#### Document section:
=====
Few positions on the basketball court are as pivotal to a basketball team as the post player. A player at any position can have impact, but no other position can change the game like a post player. Many of the rules we play by today are the result of post play. The foul lane was widened from 6 feet to 12 feet due to the play of Bill Russell. The rule that the ball cannot pass over the backboard came about as a reaction to Wilt Chamberlain. The no dunk rule (now in effect only in warm-ups) was a result of the dominating presence of Lew Alcindor (no Kareem Abdul-Jabbar).
The Miami Heat went from out of the playoffs to NBA Champs and the L. A. Lakers went the other way with the trading of Shaquille O'Neal. Bill Russell anchored the most dominating dynasty in NBA history, the Boston Celtics of the late 1950's and 1960's. A dynasty that started with his arrival and ended with his departure.
What is a good post player?
A post player has to be something other than tall. Many tall players should not be in the post (Kevin Garnett). By the same token, a post player does not have to be tall (Zach Randolph). A post player is a player who is comfortable playing with his back to the basket. He is not afraid of contact and will come back play after play despite getting hit even when he doesn't have the ball. A post player is willing to go to the boards on every play and if he can't get the rebound, makes sure that his man won't.
A post player, by virtue of his physical position on the court, has to be willing to run endline to endline even though he won't get the ball most of the time. He must be willing to defend on every play and make up for his teammate's shortcomings. He is the goalie, the last person that can protect the basket. He must be willing to sacrifice his body on every play.
=====
#### Task list:
[1] From the passage on basketball post players, return the words from "Few positions on" up to and including "(no Kareem Abdul-Jabbar).".
[2] List the rule changes that the passage on basketball post players says came about because of post play.

#### Data provided:
=====
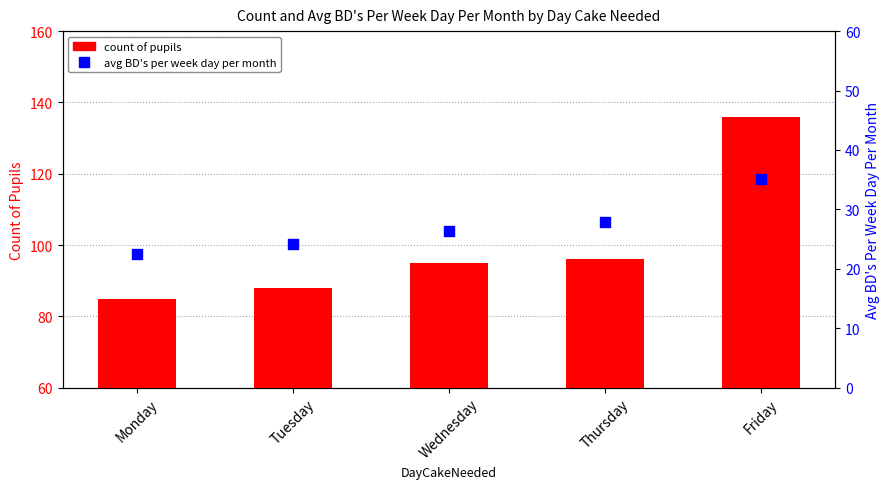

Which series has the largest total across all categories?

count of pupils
=====
#### Answer section:
[1]
Few positions on the basketball court are as pivotal to a basketball team as the post player. A player at any position can have impact, but no other position can change the game like a post player. Many of the rules we play by today are the result of post play. The foul lane was widened from 6 feet to 12 feet due to the play of Bill Russell. The rule that the ball cannot pass over the backboard came about as a reaction to Wilt Chamberlain. The no dunk rule (now in effect only in warm-ups) was a result of the dominating presence of Lew Alcindor (no Kareem Abdul-Jabbar).

[2]
- The foul lane was widened from 6 feet to 12 feet.
- The ball cannot pass over the backboard.
- The no dunk rule, now in effect only in warm-ups.